PROBLEM ▸ When you reach the line in the data below that contains "является обязательным условием", please start repeating lines exactly, and stop after the line that contains "Ansprechpartner finden", repeating nothing else.

EXERCISE DATA section start

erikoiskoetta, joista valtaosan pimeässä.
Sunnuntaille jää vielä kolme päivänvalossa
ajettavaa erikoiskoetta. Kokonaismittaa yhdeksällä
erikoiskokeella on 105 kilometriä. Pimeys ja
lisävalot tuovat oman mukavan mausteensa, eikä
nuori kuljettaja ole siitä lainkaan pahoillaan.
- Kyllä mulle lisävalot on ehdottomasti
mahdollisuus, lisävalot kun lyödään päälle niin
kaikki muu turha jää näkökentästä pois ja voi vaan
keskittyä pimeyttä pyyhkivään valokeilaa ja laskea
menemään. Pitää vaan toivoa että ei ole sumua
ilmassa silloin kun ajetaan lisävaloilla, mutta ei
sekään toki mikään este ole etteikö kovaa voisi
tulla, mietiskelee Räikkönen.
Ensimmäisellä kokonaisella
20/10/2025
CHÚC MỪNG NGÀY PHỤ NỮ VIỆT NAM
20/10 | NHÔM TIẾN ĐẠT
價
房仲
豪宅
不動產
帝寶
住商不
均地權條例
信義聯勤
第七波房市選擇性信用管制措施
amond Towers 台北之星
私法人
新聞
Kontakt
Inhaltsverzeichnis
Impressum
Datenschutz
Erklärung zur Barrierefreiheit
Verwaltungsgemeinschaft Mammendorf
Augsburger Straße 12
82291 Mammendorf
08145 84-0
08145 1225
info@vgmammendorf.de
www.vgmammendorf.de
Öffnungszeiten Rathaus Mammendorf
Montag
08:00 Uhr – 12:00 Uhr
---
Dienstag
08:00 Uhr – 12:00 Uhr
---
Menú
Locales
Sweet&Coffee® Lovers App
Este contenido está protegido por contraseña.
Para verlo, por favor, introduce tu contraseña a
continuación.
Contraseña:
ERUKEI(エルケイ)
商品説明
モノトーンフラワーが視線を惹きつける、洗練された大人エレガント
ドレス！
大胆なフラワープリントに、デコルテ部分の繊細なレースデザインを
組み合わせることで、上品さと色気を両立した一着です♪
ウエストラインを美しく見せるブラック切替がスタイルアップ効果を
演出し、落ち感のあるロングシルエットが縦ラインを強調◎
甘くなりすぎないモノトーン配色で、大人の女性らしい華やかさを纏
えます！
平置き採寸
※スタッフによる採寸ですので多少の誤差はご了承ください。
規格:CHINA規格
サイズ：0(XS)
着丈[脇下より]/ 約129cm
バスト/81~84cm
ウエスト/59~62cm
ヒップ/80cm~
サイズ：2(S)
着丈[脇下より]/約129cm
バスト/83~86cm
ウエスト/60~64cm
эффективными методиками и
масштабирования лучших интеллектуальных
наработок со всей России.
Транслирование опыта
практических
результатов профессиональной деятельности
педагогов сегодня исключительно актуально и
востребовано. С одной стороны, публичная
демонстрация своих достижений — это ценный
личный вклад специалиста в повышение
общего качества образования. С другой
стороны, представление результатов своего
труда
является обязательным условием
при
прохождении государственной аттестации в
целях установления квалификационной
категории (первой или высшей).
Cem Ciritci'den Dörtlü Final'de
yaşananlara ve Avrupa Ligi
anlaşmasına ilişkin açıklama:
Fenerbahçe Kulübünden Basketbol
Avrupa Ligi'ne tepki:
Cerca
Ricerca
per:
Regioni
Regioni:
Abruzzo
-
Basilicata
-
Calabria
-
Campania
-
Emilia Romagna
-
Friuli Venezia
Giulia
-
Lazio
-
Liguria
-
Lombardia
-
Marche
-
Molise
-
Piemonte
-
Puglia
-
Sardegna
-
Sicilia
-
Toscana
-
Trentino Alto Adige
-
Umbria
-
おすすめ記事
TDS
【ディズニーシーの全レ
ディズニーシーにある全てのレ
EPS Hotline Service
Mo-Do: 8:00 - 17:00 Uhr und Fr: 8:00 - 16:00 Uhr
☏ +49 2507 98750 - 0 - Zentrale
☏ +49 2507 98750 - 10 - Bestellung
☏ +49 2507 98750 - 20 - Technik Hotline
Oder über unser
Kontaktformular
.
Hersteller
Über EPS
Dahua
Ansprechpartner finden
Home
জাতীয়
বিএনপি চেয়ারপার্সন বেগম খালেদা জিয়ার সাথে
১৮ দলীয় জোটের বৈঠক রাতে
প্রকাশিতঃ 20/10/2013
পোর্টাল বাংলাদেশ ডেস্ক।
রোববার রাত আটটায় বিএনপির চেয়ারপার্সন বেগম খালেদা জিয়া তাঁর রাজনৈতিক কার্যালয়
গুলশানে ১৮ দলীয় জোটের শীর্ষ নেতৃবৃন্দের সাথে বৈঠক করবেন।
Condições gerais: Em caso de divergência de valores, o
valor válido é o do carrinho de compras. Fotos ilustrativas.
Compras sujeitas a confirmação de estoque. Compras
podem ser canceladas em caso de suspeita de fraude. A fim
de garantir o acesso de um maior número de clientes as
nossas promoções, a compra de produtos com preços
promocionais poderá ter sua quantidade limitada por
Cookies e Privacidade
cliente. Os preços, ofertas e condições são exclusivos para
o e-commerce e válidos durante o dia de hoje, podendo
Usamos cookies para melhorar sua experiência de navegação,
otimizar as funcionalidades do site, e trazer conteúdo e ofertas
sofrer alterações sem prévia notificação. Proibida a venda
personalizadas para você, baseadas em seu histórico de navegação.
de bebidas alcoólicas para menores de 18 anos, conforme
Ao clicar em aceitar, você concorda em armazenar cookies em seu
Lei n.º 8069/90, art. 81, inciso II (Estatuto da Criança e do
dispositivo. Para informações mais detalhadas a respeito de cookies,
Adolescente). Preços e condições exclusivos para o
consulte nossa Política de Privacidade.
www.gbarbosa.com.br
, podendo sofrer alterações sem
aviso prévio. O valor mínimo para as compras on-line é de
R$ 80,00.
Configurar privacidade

EXERCISE DATA section end

YOUR SOLUTION ▸
является обязательным условием
при
прохождении государственной аттестации в
целях установления квалификационной
категории (первой или высшей).
Cem Ciritci'den Dörtlü Final'de
yaşananlara ve Avrupa Ligi
anlaşmasına ilişkin açıklama:
Fenerbahçe Kulübünden Basketbol
Avrupa Ligi'ne tepki:
Cerca
Ricerca
per:
Regioni
Regioni:
Abruzzo
-
Basilicata
-
Calabria
-
Campania
-
Emilia Romagna
-
Friuli Venezia
Giulia
-
Lazio
-
Liguria
-
Lombardia
-
Marche
-
Molise
-
Piemonte
-
Puglia
-
Sardegna
-
Sicilia
-
Toscana
-
Trentino Alto Adige
-
Umbria
-
おすすめ記事
TDS
【ディズニーシーの全レ
ディズニーシーにある全てのレ
EPS Hotline Service
Mo-Do: 8:00 - 17:00 Uhr und Fr: 8:00 - 16:00 Uhr
☏ +49 2507 98750 - 0 - Zentrale
☏ +49 2507 98750 - 10 - Bestellung
☏ +49 2507 98750 - 20 - Technik Hotline
Oder über unser
Kontaktformular
.
Hersteller
Über EPS
Dahua
Ansprechpartner finden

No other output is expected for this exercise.